Seeing the Unseen Landscape
The land of Arkansas holds stories not written in books: the faded traces of buffalo trails that became wagon roads, the forgotten locations of freedmen's settlements after the Civil War, the submerged remnants of Indigenous villages along rivers now dammed. The Institute's 'Deep Map' project employs a suite of low-cost, accessible technologies to read these hidden histories directly from the landscape itself. Using drone-mounted LiDAR (Light Detection and Ranging), researchers can 'see through' dense forest canopy to reveal subtle earthworks, old fence lines, and building foundations invisible to the naked eye. Ground-penetrating radar (GPR) is used in open fields to locate unmarked graves, cellar pits, and other subsurface features without destructive digging. This work is done in close partnership with local historical societies, descendant communities, and tribal nations, guided by a strict ethical protocol that prioritizes consent and respect.
The Chemistry of Memory
Beyond mapping structures, the project delves into 'environmental memory.' Teams collect soil core samples from sites of interest. In the lab, they use techniques like phosphate analysis—high phosphate levels can indicate long-term human habitation (from food waste and organic decay). More advanced (and carefully consented) work involves extracting ancient environmental DNA (eDNA) from these samples. While not targeting human DNA directly, this can reveal the genetic traces of plants cultivated, animals husbanded, and even the microbiome of a place, painting a vivid picture of past ecosystems and land use. For example, an anomaly found via LiDAR in the Ouachita National Forest was confirmed by soil eDNA to be a site where Cherokee families, following the Trail of Tears, had briefly camped and cultivated a now-vanished strain of beans, leaving a unique genetic signature in the soil.
Weaving the Deep Map
The data from these high-tech surveys is never presented as a definitive, authoritative map. Instead, it is layered with oral histories from the Sonic Memory Bank, archival records, and traditional place names to create what the team calls a 'Deep Map'—a rich, multidimensional, and often contradictory tapestry of place. This Deep Map is accessed through a custom, offline geographic information system (GIS) at the Institute. A user can select a point on a map and see the LiDAR hillshade model, overlay the GPR results, read the soil analysis report, listen to an elder's story about that location, and view historical photos, all in one interface. The map is understood as a living, contested document, a conversation starter rather than a final answer. One powerful outcome has been the collaborative identification and respectful marking of unmarked cemeteries, particularly African American burial grounds lost to time or intentional obscuration.

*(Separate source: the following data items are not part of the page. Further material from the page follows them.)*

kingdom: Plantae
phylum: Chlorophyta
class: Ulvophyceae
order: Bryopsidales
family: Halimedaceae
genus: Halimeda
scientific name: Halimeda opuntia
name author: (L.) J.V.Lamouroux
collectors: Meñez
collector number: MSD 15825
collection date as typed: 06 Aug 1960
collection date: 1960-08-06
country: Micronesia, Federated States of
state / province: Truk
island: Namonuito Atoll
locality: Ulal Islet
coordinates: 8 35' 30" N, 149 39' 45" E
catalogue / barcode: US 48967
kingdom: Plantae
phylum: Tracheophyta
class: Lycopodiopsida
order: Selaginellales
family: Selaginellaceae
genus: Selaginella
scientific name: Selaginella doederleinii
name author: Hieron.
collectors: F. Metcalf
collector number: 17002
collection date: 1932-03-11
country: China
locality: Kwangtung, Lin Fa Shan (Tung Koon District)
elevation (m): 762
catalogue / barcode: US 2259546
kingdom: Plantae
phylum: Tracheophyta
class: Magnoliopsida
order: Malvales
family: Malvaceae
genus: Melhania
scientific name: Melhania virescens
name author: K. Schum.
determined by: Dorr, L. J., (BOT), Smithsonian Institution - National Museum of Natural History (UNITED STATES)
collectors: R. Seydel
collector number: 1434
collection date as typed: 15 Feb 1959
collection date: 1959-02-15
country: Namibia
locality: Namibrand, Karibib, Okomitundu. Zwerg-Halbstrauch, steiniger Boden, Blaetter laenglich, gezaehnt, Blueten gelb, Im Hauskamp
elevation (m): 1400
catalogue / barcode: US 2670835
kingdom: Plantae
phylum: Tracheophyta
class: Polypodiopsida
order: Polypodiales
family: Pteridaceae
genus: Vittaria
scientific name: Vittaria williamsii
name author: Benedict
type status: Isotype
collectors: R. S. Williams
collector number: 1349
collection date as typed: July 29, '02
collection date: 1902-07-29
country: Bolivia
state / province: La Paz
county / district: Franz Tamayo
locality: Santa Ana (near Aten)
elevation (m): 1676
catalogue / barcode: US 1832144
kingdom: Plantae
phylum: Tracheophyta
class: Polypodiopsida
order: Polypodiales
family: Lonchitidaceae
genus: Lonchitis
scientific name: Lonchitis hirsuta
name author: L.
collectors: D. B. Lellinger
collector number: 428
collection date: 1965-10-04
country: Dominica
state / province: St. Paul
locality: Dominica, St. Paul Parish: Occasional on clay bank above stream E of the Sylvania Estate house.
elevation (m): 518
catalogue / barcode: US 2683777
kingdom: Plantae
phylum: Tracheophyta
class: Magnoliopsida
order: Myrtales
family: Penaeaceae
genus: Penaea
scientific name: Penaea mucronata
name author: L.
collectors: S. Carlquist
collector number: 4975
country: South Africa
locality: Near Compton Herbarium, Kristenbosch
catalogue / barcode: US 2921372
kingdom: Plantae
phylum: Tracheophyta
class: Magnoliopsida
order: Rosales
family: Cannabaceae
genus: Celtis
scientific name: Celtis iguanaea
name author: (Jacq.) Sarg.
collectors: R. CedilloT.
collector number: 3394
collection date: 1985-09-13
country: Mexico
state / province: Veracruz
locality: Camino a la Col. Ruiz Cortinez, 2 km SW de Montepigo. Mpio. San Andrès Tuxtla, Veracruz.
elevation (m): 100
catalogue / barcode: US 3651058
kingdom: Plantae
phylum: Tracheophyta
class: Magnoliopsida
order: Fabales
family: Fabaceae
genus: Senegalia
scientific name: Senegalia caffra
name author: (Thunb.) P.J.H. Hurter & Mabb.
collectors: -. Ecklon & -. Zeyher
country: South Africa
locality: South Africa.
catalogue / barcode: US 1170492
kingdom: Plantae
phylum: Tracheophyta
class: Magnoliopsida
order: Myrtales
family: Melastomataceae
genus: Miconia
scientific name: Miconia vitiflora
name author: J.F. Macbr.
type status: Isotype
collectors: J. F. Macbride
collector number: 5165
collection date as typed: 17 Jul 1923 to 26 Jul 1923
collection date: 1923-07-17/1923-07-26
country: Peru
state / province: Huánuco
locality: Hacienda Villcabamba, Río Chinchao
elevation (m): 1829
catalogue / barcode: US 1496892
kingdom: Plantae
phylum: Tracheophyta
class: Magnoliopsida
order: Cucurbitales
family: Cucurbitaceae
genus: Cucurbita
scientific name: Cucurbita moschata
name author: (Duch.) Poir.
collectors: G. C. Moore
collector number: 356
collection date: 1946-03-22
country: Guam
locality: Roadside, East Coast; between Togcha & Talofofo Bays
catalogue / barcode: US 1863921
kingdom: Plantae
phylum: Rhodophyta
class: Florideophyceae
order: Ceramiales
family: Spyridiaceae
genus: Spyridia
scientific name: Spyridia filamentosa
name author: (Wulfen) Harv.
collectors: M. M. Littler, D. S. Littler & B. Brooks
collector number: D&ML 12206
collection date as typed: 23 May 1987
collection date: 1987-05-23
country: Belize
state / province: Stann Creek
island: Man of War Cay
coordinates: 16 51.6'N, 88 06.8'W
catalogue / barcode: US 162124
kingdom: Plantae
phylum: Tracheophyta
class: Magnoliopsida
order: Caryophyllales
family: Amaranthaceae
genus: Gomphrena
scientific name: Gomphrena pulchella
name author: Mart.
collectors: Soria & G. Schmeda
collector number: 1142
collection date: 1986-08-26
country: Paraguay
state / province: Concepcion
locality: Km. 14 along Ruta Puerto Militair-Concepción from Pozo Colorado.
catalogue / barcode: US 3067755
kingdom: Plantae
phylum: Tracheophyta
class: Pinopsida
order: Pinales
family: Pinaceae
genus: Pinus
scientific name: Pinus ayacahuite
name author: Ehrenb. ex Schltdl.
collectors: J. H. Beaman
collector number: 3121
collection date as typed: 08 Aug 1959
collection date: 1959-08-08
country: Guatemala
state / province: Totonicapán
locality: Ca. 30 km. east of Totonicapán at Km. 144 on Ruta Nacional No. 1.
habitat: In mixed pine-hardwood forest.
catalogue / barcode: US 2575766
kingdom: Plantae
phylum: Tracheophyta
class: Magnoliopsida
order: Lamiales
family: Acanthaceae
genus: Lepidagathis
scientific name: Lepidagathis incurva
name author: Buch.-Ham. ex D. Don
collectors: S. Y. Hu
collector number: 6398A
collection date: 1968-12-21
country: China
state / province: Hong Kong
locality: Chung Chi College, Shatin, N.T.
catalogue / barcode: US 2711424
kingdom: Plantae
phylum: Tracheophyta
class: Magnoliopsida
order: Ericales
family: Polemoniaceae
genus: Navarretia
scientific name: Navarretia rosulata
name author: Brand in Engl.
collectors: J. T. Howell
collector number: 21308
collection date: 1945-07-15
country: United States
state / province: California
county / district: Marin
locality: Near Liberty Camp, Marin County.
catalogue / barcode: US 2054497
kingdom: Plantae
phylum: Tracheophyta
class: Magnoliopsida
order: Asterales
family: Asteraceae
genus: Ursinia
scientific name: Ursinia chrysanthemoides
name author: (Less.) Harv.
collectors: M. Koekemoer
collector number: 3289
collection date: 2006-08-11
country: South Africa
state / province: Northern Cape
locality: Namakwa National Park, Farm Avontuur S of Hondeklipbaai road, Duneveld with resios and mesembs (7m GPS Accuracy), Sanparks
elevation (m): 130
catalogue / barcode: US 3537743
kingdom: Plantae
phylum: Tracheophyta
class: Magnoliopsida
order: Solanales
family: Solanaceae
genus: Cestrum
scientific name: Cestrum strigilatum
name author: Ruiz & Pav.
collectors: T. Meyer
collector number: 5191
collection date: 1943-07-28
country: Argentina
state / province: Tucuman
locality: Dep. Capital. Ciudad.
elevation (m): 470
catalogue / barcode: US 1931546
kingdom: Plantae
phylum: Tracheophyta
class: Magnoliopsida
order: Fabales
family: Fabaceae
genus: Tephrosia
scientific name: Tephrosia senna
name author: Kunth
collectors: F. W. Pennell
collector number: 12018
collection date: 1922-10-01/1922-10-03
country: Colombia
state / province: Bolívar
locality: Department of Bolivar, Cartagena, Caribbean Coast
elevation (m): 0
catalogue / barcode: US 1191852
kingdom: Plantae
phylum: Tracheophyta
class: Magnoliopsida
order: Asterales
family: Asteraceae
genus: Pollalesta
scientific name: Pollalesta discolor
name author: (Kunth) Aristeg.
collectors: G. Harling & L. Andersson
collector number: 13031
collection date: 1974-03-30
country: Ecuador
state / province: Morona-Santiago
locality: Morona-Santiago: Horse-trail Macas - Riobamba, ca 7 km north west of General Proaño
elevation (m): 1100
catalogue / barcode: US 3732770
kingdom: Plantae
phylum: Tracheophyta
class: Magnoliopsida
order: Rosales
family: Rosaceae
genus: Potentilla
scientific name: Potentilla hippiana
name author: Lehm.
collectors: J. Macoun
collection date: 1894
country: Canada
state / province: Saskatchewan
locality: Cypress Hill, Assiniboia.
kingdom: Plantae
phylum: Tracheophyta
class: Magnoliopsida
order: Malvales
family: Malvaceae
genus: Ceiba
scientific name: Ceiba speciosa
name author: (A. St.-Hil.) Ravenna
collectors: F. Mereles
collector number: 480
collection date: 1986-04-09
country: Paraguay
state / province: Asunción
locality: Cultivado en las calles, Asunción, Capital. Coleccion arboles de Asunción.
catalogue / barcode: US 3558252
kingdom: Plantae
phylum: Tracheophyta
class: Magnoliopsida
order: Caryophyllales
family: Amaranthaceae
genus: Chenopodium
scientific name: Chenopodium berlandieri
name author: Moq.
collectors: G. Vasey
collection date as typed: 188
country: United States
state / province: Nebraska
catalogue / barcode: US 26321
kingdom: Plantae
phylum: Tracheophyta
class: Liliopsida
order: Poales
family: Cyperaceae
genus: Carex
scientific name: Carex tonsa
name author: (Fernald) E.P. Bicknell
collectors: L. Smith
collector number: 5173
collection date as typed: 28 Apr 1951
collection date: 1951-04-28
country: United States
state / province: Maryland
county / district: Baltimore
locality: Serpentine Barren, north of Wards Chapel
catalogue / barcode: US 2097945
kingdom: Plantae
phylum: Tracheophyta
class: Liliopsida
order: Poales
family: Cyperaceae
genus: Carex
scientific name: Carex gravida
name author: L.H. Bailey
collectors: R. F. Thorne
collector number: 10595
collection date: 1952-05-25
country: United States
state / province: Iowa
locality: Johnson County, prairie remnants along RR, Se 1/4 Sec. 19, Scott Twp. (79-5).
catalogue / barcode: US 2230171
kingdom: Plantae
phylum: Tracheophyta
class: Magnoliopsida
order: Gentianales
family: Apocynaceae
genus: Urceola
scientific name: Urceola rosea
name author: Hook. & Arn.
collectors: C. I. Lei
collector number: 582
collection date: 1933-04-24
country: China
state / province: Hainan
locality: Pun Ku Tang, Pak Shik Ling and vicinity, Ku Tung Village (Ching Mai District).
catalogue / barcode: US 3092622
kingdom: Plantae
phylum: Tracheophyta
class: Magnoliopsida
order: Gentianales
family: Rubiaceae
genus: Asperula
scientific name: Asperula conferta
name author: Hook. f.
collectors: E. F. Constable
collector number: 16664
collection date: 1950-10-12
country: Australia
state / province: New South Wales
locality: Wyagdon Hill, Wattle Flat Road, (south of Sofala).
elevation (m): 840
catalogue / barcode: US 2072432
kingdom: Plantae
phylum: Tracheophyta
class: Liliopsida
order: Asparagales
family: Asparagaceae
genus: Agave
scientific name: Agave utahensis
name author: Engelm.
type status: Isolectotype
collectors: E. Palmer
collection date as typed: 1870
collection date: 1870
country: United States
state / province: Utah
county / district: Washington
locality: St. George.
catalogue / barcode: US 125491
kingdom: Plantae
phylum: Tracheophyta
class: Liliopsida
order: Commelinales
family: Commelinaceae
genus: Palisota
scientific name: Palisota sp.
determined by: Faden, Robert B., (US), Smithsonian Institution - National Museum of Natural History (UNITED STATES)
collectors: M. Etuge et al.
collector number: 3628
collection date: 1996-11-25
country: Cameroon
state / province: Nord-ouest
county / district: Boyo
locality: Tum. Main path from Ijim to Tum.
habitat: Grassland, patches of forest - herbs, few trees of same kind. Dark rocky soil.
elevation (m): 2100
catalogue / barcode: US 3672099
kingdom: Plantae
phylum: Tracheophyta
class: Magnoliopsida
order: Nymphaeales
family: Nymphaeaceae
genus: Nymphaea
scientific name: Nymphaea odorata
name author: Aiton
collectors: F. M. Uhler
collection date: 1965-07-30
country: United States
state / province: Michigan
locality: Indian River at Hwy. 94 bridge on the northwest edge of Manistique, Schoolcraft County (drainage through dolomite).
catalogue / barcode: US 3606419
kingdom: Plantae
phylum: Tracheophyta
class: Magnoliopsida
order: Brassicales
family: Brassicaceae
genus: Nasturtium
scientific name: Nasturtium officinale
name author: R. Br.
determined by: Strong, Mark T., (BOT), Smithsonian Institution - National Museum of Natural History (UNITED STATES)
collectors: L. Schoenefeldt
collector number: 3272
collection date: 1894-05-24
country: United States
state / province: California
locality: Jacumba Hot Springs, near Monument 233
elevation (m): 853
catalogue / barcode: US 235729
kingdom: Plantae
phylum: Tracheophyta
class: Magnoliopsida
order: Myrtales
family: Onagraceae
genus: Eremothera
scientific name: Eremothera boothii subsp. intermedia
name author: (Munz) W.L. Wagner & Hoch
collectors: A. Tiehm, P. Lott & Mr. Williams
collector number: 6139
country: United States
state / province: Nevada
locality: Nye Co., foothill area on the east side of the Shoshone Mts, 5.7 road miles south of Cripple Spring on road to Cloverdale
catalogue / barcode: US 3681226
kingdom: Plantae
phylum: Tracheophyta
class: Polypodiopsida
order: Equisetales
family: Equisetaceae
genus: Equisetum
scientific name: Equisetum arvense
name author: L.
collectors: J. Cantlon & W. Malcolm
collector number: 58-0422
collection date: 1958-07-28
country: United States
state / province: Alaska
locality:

The technology provides the evidence, but the community, armed with that evidence, leads the process of commemoration and protection. This project embodies the folk-futurist historical method: it uses the tools of science not to overwrite folk knowledge, but to enter into a deeper dialogue with it. It treats the landscape itself as the primary archive, and technology as a means to sharpen our ability to read its complex, layered text. It acknowledges that history is not just about people, but about their enduring relationship with the soil, water, and plants—a relationship that leaves traces waiting to be listened to with the right ears.
The Deep Map project is an act of ethical recovery. It gives communities new agency over their own histories, providing tangible data to support land claims, preservation efforts, and cultural renewal. It demonstrates that the future of understanding our past lies in a sensitive fusion of satellite sensors, soil chemistry, and the enduring power of story.